Osmanlı döneminde veya imparatorluklar yıkılmadan önce biliyorsunuz “mutlakıyetçi saltanat” tabir edilen yönetimler vardı. Daha sonra “meşruti monarşi” ye geçildi. Mutlakıyet manasındaki saltanat ortadan kalktı. Ama daha sonra “cumhuriyetler devri” ile birlikte, ideolojik devirle birlikte aslında “mutlakıyetçi cumhuriyetler” geldi. Kimse bunu söylemiyor. Aslında işin esası bu. Dolayısıyla bu Cumhuriyetler, totaliter cumhuriyetler. Hatta otoriter rejimleri de aşan bir şey.

Mesela Mısır’da 1952 öncesi ve sonrasına baktığımızda, 52 öncesinin Kral Faruk dönemi olduğunu, sonrasının Nasır’ın cumhuriyet dönemi olduğunu görüyoruz. Ama Nasır dönemi daha baskıcıdır. Bu pek mukayese edilmiyor. Dolayısıyla Cumhuriyetler geçen dönemleri arattılar. İşin gerçeği bu.

Ve bugün yeni bir kırılmayla birlikteyiz. Ben, Arap dünyasındaki gelişmeleri üçüncü kırılma olarak görüyorum. Ki Peygamber aleyhissalatu vesselam ceberrut (zorbalık) döneminden sonra yeniden nübüvvet üzere bir hilafetten bahsediyor. Ben yaşananları o dönemin ayak sesleri olarak görüyorum.
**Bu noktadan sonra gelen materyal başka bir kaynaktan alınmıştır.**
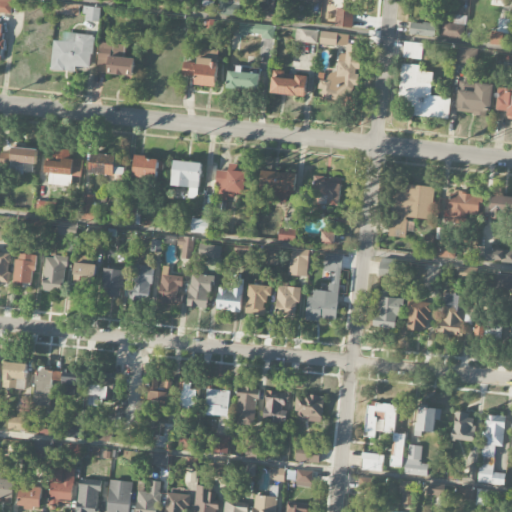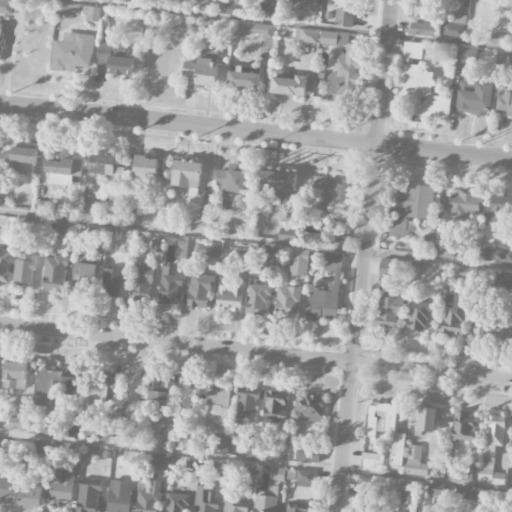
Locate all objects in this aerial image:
building: (307, 0)
building: (156, 3)
building: (5, 6)
building: (229, 8)
building: (67, 10)
building: (91, 14)
building: (344, 18)
road: (286, 24)
building: (454, 28)
building: (257, 30)
building: (422, 30)
building: (306, 36)
building: (499, 38)
building: (1, 39)
building: (412, 51)
building: (72, 52)
building: (471, 53)
building: (113, 62)
building: (203, 69)
building: (343, 77)
building: (243, 78)
building: (288, 85)
building: (421, 94)
building: (475, 99)
building: (504, 100)
road: (255, 131)
building: (19, 158)
building: (102, 164)
building: (146, 167)
building: (62, 171)
building: (187, 177)
building: (234, 184)
building: (278, 186)
building: (330, 191)
building: (462, 205)
building: (501, 206)
building: (86, 207)
building: (409, 207)
building: (44, 208)
building: (200, 226)
building: (67, 230)
building: (288, 231)
building: (328, 239)
road: (256, 240)
building: (185, 247)
building: (209, 251)
building: (495, 254)
road: (365, 255)
building: (298, 263)
building: (332, 263)
building: (4, 267)
building: (388, 268)
building: (24, 271)
building: (54, 274)
building: (84, 276)
building: (503, 281)
building: (112, 283)
building: (141, 283)
building: (170, 288)
building: (200, 291)
building: (230, 298)
building: (256, 300)
building: (286, 302)
building: (323, 305)
building: (387, 311)
building: (417, 314)
building: (452, 315)
building: (511, 335)
road: (255, 351)
building: (14, 374)
building: (70, 383)
building: (42, 388)
building: (161, 393)
building: (188, 396)
building: (217, 403)
building: (246, 406)
building: (276, 407)
building: (309, 409)
building: (427, 419)
building: (380, 420)
building: (17, 423)
building: (463, 426)
building: (73, 432)
building: (493, 433)
building: (163, 440)
building: (511, 442)
building: (398, 443)
building: (220, 444)
building: (190, 445)
building: (74, 451)
building: (308, 455)
building: (160, 460)
building: (372, 462)
building: (414, 462)
road: (255, 463)
building: (490, 473)
building: (277, 475)
building: (304, 479)
building: (5, 486)
building: (61, 487)
building: (364, 487)
building: (407, 493)
building: (119, 496)
building: (30, 498)
building: (88, 498)
building: (482, 498)
building: (149, 499)
building: (205, 499)
building: (175, 502)
building: (264, 504)
building: (234, 507)
building: (296, 507)
building: (364, 510)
Ve sorunuzun ikinci şıkkına gelirsek; Yani, bu gelişmelerde batılıların payı var mı? Şüphesiz var. Ama ben büyük çapta olduğu kanaatinde değilim. Yaşananları, o rejimlerin yaşlanması, halkın memnuniyetsizliği, tıkanma noktasına gelmesi ve bunun bir patlamaya dönüşmesi olarak görüyorum. Dolayısıyla en büyük pay, oradaki mevcut rejimlerin halkı memnuniyetsiz hale getirmesidir.

Onun dışında “dış parmak” her zaman olur. Bu dış parmak çok önemli değil. Ben her zaman birinci derecede iç faktörlerin değişimde etken olduğu kanaatindeyim. Yani rejimler çok sağlıklı olsa, halk isyan edecek miydi? Bence etmeyecekti. O zaman problemin büyüğü oradaki mevcut yapıda. Birileri tahrik etmiştir veya etmemiştir? Bu tâli bir husus. Onun için, tâli hususa takılıp, fotoğrafın büyüğünü görmezlikten gelmemek gerekir. Hani buradan ağaçlara bakıp, ormanı unutmak doğru olmaz.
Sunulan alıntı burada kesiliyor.